▶ DIRECTIONS FOR THIS TASK:
Nothing in the data should change when you return it, but leave the pictures out.

------ MATERIAL FOR THIS TASK ------

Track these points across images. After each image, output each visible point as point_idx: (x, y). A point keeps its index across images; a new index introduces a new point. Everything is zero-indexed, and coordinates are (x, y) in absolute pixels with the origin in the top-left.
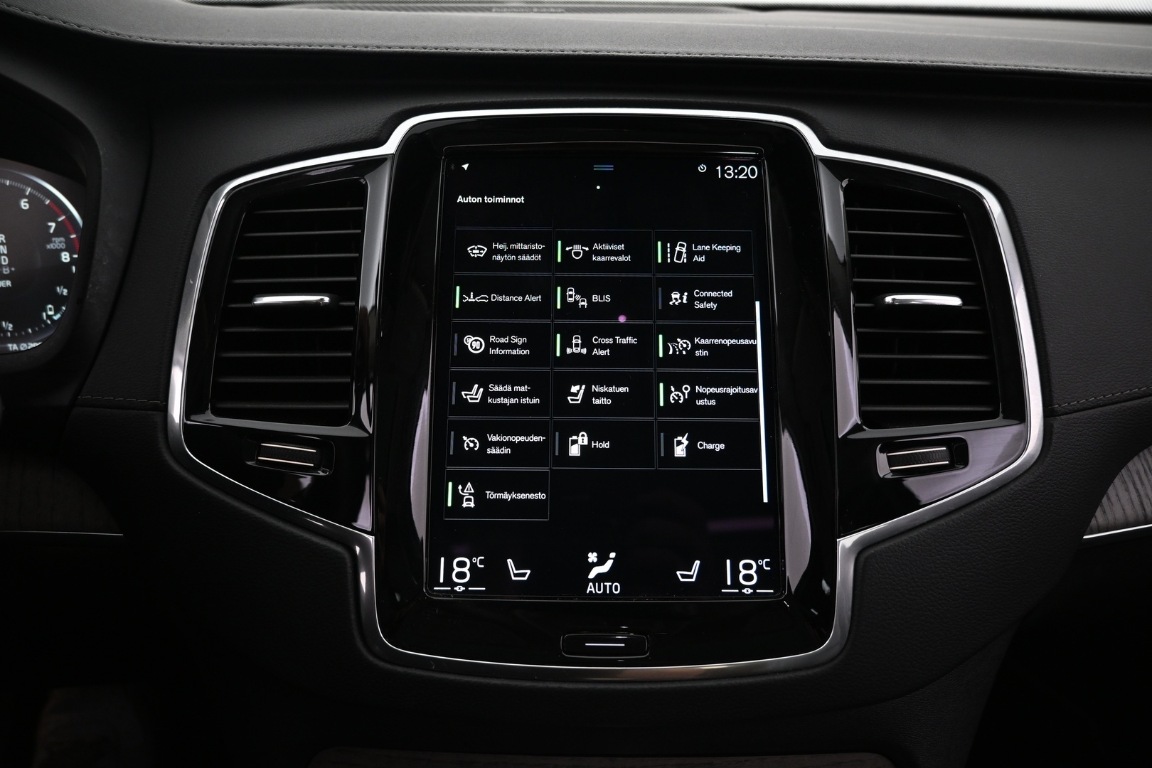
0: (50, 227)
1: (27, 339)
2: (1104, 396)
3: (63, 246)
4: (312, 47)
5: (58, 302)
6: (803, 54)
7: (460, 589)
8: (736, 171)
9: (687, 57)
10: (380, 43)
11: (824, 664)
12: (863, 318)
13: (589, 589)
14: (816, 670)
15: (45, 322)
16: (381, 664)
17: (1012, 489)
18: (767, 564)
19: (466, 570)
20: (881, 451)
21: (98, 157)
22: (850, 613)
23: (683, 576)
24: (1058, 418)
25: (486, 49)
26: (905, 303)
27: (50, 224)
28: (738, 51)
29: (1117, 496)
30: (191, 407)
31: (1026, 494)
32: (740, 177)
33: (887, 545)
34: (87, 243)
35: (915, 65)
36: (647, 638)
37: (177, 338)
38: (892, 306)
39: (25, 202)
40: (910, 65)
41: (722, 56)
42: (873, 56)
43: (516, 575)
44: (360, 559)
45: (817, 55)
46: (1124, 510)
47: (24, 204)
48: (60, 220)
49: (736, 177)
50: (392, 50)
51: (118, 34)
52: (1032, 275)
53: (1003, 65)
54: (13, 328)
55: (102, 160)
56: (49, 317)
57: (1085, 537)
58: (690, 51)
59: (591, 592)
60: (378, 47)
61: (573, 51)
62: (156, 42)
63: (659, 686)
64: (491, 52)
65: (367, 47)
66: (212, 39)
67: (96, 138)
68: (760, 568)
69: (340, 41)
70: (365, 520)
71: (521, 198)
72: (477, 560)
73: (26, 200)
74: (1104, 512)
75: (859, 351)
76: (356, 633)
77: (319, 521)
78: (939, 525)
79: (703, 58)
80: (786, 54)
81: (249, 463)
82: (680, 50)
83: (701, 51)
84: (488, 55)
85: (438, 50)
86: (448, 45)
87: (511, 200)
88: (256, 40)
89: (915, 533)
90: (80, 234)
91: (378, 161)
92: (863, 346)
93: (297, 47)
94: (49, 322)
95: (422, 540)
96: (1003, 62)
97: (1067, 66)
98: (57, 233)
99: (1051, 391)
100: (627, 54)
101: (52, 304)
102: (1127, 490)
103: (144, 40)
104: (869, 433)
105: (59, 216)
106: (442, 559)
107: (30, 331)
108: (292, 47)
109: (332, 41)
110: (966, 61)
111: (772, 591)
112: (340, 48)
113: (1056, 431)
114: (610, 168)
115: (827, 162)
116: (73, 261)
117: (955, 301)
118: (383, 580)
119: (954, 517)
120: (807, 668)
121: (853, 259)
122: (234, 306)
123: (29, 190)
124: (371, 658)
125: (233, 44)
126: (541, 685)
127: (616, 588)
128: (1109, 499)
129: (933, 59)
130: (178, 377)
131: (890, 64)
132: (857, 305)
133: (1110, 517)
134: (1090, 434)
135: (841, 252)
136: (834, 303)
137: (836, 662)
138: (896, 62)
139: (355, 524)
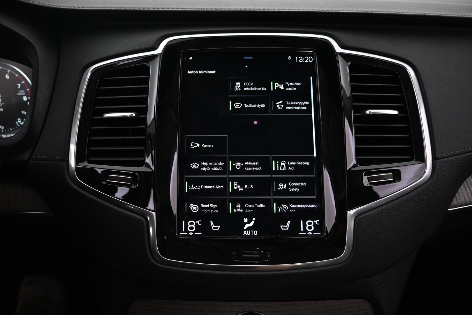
0: (18, 86)
1: (10, 133)
2: (457, 151)
3: (24, 94)
4: (126, 9)
5: (22, 117)
6: (331, 9)
7: (191, 234)
8: (304, 59)
9: (283, 11)
10: (154, 6)
11: (341, 263)
12: (357, 120)
13: (244, 233)
14: (338, 266)
15: (17, 126)
16: (159, 265)
17: (419, 190)
18: (318, 222)
19: (193, 226)
20: (365, 175)
21: (38, 56)
22: (352, 242)
23: (283, 228)
24: (438, 160)
25: (199, 9)
26: (374, 113)
27: (18, 85)
28: (304, 9)
29: (462, 192)
30: (78, 160)
31: (425, 192)
32: (306, 61)
33: (367, 214)
34: (34, 92)
35: (378, 13)
36: (269, 253)
37: (72, 131)
38: (369, 115)
39: (8, 76)
40: (376, 13)
41: (297, 10)
42: (361, 10)
43: (214, 228)
44: (150, 222)
45: (337, 9)
46: (465, 198)
47: (7, 77)
48: (22, 83)
49: (304, 61)
50: (159, 9)
51: (44, 4)
52: (427, 101)
53: (415, 13)
54: (4, 128)
55: (39, 57)
56: (19, 123)
57: (449, 210)
58: (284, 9)
59: (245, 234)
60: (154, 8)
61: (235, 9)
62: (60, 7)
63: (274, 273)
64: (201, 10)
65: (149, 8)
66: (84, 6)
67: (36, 48)
68: (315, 224)
69: (138, 6)
70: (151, 205)
71: (214, 71)
72: (198, 222)
73: (8, 75)
74: (457, 199)
75: (356, 134)
76: (148, 252)
77: (132, 206)
78: (389, 205)
79: (290, 11)
80: (324, 9)
81: (103, 183)
82: (280, 8)
83: (288, 9)
84: (200, 11)
85: (179, 9)
86: (183, 7)
87: (210, 72)
88: (102, 6)
89: (379, 209)
90: (31, 89)
91: (154, 56)
92: (357, 131)
93: (119, 9)
94: (19, 125)
95: (175, 214)
96: (415, 12)
97: (442, 13)
98: (21, 89)
99: (435, 149)
100: (258, 10)
101: (20, 118)
102: (466, 190)
103: (55, 7)
104: (360, 168)
105: (22, 81)
106: (184, 222)
107: (11, 129)
108: (117, 9)
109: (134, 6)
110: (400, 11)
111: (320, 233)
112: (138, 9)
113: (437, 166)
114: (251, 58)
115: (342, 55)
116: (28, 100)
117: (395, 112)
118: (159, 231)
119: (395, 202)
120: (335, 265)
121: (353, 96)
122: (95, 118)
123: (9, 71)
124: (155, 262)
125: (93, 8)
126: (225, 273)
127: (256, 233)
128: (459, 194)
129: (386, 11)
130: (73, 148)
131: (368, 13)
132: (354, 114)
133: (459, 201)
134: (451, 167)
135: (348, 93)
136: (345, 114)
137: (347, 262)
138: (370, 12)
139: (147, 208)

------

▶ TASK RESPONSE:
Track these points across images. After each image, output each visible point as point_idx: (x, y). A point keeps its index across images; a new index introduces a new point. Everything is zero-indexed, and coordinates are (x, y) in absolute pixels with the origin in the top-left.
0: (50, 227)
1: (27, 339)
2: (1104, 396)
3: (63, 246)
4: (312, 47)
5: (58, 302)
6: (803, 54)
7: (460, 589)
8: (736, 171)
9: (687, 57)
10: (380, 43)
11: (824, 664)
12: (863, 318)
13: (589, 589)
14: (816, 670)
15: (45, 322)
16: (381, 664)
17: (1012, 489)
18: (767, 564)
19: (466, 570)
20: (881, 451)
21: (98, 157)
22: (850, 613)
23: (683, 576)
24: (1058, 418)
25: (486, 49)
26: (905, 303)
27: (50, 224)
28: (738, 51)
29: (1117, 496)
30: (191, 407)
31: (1026, 494)
32: (740, 177)
33: (887, 545)
34: (87, 243)
35: (915, 65)
36: (647, 638)
37: (177, 338)
38: (892, 306)
39: (25, 202)
40: (910, 65)
41: (722, 56)
42: (873, 56)
43: (516, 575)
44: (360, 559)
45: (817, 55)
46: (1124, 510)
47: (24, 204)
48: (60, 220)
49: (736, 177)
50: (392, 50)
51: (118, 34)
52: (1032, 275)
53: (1003, 65)
54: (13, 328)
55: (102, 160)
56: (49, 317)
57: (1085, 537)
58: (690, 51)
59: (591, 592)
60: (378, 47)
61: (573, 51)
62: (156, 42)
63: (659, 686)
64: (491, 52)
65: (367, 47)
66: (212, 39)
67: (96, 138)
68: (760, 568)
69: (340, 41)
70: (365, 520)
71: (521, 198)
72: (477, 560)
73: (26, 200)
74: (1104, 512)
75: (859, 351)
76: (356, 633)
77: (319, 521)
78: (939, 525)
79: (703, 58)
80: (786, 54)
81: (249, 463)
82: (680, 50)
83: (701, 51)
84: (488, 55)
85: (438, 50)
86: (448, 45)
87: (511, 200)
88: (256, 40)
89: (915, 533)
90: (80, 234)
91: (378, 161)
92: (863, 346)
93: (297, 47)
94: (49, 322)
95: (422, 540)
96: (1003, 62)
97: (1067, 66)
98: (57, 233)
99: (1051, 391)
100: (627, 54)
101: (52, 304)
102: (1127, 490)
103: (144, 40)
104: (869, 433)
105: (59, 216)
106: (442, 559)
107: (30, 331)
108: (292, 47)
109: (332, 41)
110: (966, 61)
111: (772, 591)
112: (340, 48)
113: (1056, 431)
114: (610, 168)
115: (827, 162)
116: (73, 261)
117: (955, 301)
118: (383, 580)
119: (954, 517)
120: (807, 668)
121: (853, 259)
122: (234, 306)
123: (29, 190)
124: (371, 658)
125: (233, 44)
126: (541, 685)
127: (616, 588)
128: (1109, 499)
129: (933, 59)
130: (178, 377)
131: (890, 64)
132: (857, 305)
133: (1110, 517)
134: (1090, 434)
135: (841, 252)
136: (834, 303)
137: (836, 662)
138: (896, 62)
139: (355, 524)
0: (18, 86)
1: (10, 133)
2: (457, 151)
3: (24, 94)
4: (126, 9)
5: (22, 117)
6: (331, 9)
7: (191, 234)
8: (304, 59)
9: (283, 11)
10: (154, 6)
11: (341, 263)
12: (357, 120)
13: (244, 233)
14: (338, 266)
15: (17, 126)
16: (159, 265)
17: (419, 190)
18: (318, 222)
19: (193, 226)
20: (365, 175)
21: (38, 56)
22: (352, 242)
23: (283, 228)
24: (438, 160)
25: (199, 9)
26: (374, 113)
27: (18, 85)
28: (304, 9)
29: (462, 192)
30: (78, 160)
31: (425, 192)
32: (306, 61)
33: (367, 214)
34: (34, 92)
35: (378, 13)
36: (269, 253)
37: (72, 131)
38: (369, 115)
39: (8, 76)
40: (376, 13)
41: (297, 10)
42: (361, 10)
43: (214, 228)
44: (150, 222)
45: (337, 9)
46: (465, 198)
47: (7, 77)
48: (22, 83)
49: (304, 61)
50: (159, 9)
51: (44, 4)
52: (427, 101)
53: (415, 13)
54: (4, 128)
55: (39, 57)
56: (19, 123)
57: (449, 210)
58: (284, 9)
59: (245, 234)
60: (154, 8)
61: (235, 9)
62: (60, 7)
63: (274, 273)
64: (201, 10)
65: (149, 8)
66: (84, 6)
67: (36, 48)
68: (315, 224)
69: (138, 6)
70: (151, 205)
71: (214, 71)
72: (198, 222)
73: (8, 75)
74: (457, 199)
75: (356, 134)
76: (148, 252)
77: (132, 206)
78: (389, 205)
79: (290, 11)
80: (324, 9)
81: (103, 183)
82: (280, 8)
83: (288, 9)
84: (200, 11)
85: (179, 9)
86: (183, 7)
87: (210, 72)
88: (102, 6)
89: (379, 209)
90: (31, 89)
91: (154, 56)
92: (357, 131)
93: (119, 9)
94: (19, 125)
95: (175, 214)
96: (415, 12)
97: (442, 13)
98: (21, 89)
99: (435, 149)
100: (258, 10)
101: (20, 118)
102: (466, 190)
103: (55, 7)
104: (360, 168)
105: (22, 81)
106: (184, 222)
107: (11, 129)
108: (117, 9)
109: (134, 6)
110: (400, 11)
111: (320, 233)
112: (138, 9)
113: (437, 166)
114: (251, 58)
115: (342, 55)
116: (28, 100)
117: (395, 112)
118: (159, 231)
119: (395, 202)
120: (335, 265)
121: (353, 96)
122: (95, 118)
123: (9, 71)
124: (155, 262)
125: (93, 8)
126: (225, 273)
127: (256, 233)
128: (459, 194)
129: (386, 11)
130: (73, 148)
131: (368, 13)
132: (354, 114)
133: (459, 201)
134: (451, 167)
135: (348, 93)
136: (345, 114)
137: (347, 262)
138: (370, 12)
139: (147, 208)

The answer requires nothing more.